Please reproduce all the records exactly while leaving out their pictures.

#####

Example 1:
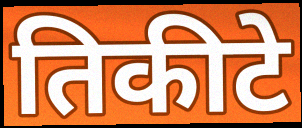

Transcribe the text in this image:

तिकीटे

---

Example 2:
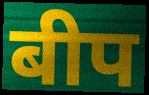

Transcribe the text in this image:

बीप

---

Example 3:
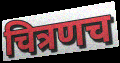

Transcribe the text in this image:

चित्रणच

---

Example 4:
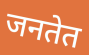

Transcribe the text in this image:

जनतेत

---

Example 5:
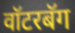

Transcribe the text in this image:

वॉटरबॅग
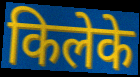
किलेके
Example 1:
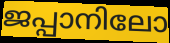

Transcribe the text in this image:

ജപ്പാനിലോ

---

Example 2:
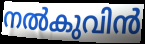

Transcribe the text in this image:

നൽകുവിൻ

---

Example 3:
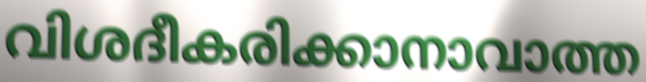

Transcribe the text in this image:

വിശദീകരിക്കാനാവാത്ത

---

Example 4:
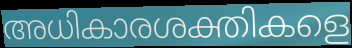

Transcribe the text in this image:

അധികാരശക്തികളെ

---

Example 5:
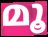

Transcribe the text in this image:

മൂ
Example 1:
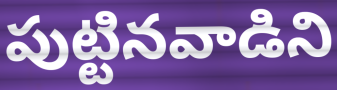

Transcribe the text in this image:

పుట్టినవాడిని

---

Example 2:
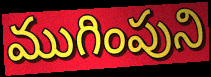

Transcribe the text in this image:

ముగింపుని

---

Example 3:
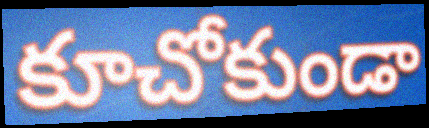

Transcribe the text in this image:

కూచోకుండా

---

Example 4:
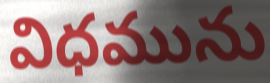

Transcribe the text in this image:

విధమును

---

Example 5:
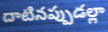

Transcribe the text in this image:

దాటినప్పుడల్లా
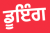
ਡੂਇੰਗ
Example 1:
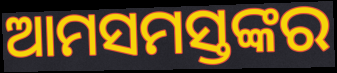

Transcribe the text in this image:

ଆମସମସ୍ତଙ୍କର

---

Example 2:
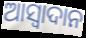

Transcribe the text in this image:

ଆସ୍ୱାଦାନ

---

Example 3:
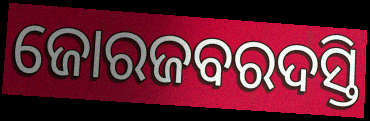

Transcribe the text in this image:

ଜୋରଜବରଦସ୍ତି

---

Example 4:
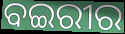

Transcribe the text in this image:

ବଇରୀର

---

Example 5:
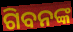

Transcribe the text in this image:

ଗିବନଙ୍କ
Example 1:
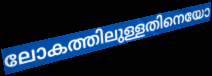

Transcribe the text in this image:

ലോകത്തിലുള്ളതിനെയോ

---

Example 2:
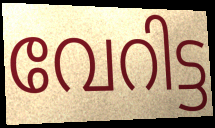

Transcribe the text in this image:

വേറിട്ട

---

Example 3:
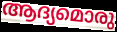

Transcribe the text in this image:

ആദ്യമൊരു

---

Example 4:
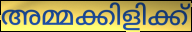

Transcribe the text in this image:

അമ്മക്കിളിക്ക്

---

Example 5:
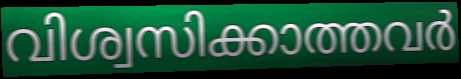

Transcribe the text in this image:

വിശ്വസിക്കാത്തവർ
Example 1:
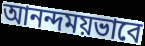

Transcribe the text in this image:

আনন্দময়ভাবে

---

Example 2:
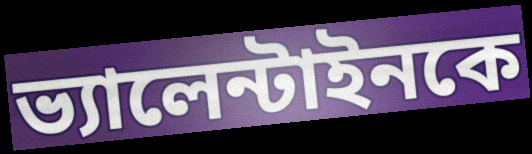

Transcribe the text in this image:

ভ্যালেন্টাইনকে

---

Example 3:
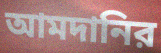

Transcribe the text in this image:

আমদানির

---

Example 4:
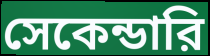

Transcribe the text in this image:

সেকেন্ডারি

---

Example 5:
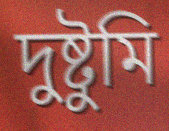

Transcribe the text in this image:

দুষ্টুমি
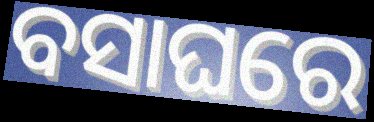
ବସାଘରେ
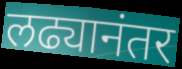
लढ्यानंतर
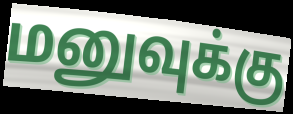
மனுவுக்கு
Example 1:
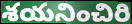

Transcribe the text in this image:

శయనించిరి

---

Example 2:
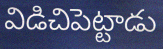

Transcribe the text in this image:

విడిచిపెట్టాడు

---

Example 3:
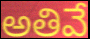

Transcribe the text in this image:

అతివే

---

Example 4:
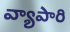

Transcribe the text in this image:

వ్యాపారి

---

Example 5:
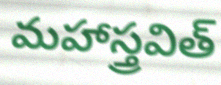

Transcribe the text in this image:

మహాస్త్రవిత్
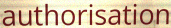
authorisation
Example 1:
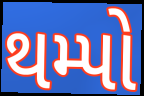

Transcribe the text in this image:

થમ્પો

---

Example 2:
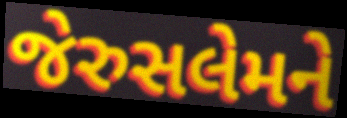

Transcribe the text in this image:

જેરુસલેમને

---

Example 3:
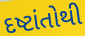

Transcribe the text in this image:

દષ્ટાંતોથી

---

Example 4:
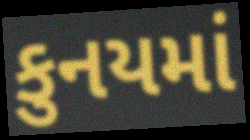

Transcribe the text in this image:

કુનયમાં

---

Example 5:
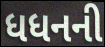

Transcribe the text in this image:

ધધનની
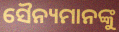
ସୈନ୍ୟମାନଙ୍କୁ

#####

-- Output of the task --
Example 1:

Transcribe the text in this image:

तिकीटे

---

Example 2:

Transcribe the text in this image:

बीप

---

Example 3:

Transcribe the text in this image:

चित्रणच

---

Example 4:

Transcribe the text in this image:

जनतेत

---

Example 5:

Transcribe the text in this image:

वॉटरबॅग
किलेके
Example 1:

Transcribe the text in this image:

ജപ്പാനിലോ

---

Example 2:

Transcribe the text in this image:

നൽകുവിൻ

---

Example 3:

Transcribe the text in this image:

വിശദീകരിക്കാനാവാത്ത

---

Example 4:

Transcribe the text in this image:

അധികാരശക്തികളെ

---

Example 5:

Transcribe the text in this image:

മൂ
Example 1:

Transcribe the text in this image:

పుట్టినవాడిని

---

Example 2:

Transcribe the text in this image:

ముగింపుని

---

Example 3:

Transcribe the text in this image:

కూచోకుండా

---

Example 4:

Transcribe the text in this image:

విధమును

---

Example 5:

Transcribe the text in this image:

దాటినప్పుడల్లా
ਡੂਇੰਗ
Example 1:

Transcribe the text in this image:

ଆମସମସ୍ତଙ୍କର

---

Example 2:

Transcribe the text in this image:

ଆସ୍ୱାଦାନ

---

Example 3:

Transcribe the text in this image:

ଜୋରଜବରଦସ୍ତି

---

Example 4:

Transcribe the text in this image:

ବଇରୀର

---

Example 5:

Transcribe the text in this image:

ଗିବନଙ୍କ
Example 1:

Transcribe the text in this image:

ലോകത്തിലുള്ളതിനെയോ

---

Example 2:

Transcribe the text in this image:

വേറിട്ട

---

Example 3:

Transcribe the text in this image:

ആദ്യമൊരു

---

Example 4:

Transcribe the text in this image:

അമ്മക്കിളിക്ക്

---

Example 5:

Transcribe the text in this image:

വിശ്വസിക്കാത്തവർ
Example 1:

Transcribe the text in this image:

আনন্দময়ভাবে

---

Example 2:

Transcribe the text in this image:

ভ্যালেন্টাইনকে

---

Example 3:

Transcribe the text in this image:

আমদানির

---

Example 4:

Transcribe the text in this image:

সেকেন্ডারি

---

Example 5:

Transcribe the text in this image:

দুষ্টুমি
ବସାଘରେ
लढ्यानंतर
மனுவுக்கு
Example 1:

Transcribe the text in this image:

శయనించిరి

---

Example 2:

Transcribe the text in this image:

విడిచిపెట్టాడు

---

Example 3:

Transcribe the text in this image:

అతివే

---

Example 4:

Transcribe the text in this image:

వ్యాపారి

---

Example 5:

Transcribe the text in this image:

మహాస్త్రవిత్
authorisation
Example 1:

Transcribe the text in this image:

થમ્પો

---

Example 2:

Transcribe the text in this image:

જેરુસલેમને

---

Example 3:

Transcribe the text in this image:

દષ્ટાંતોથી

---

Example 4:

Transcribe the text in this image:

કુનયમાં

---

Example 5:

Transcribe the text in this image:

ધધનની
ସୈନ୍ୟମାନଙ୍କୁ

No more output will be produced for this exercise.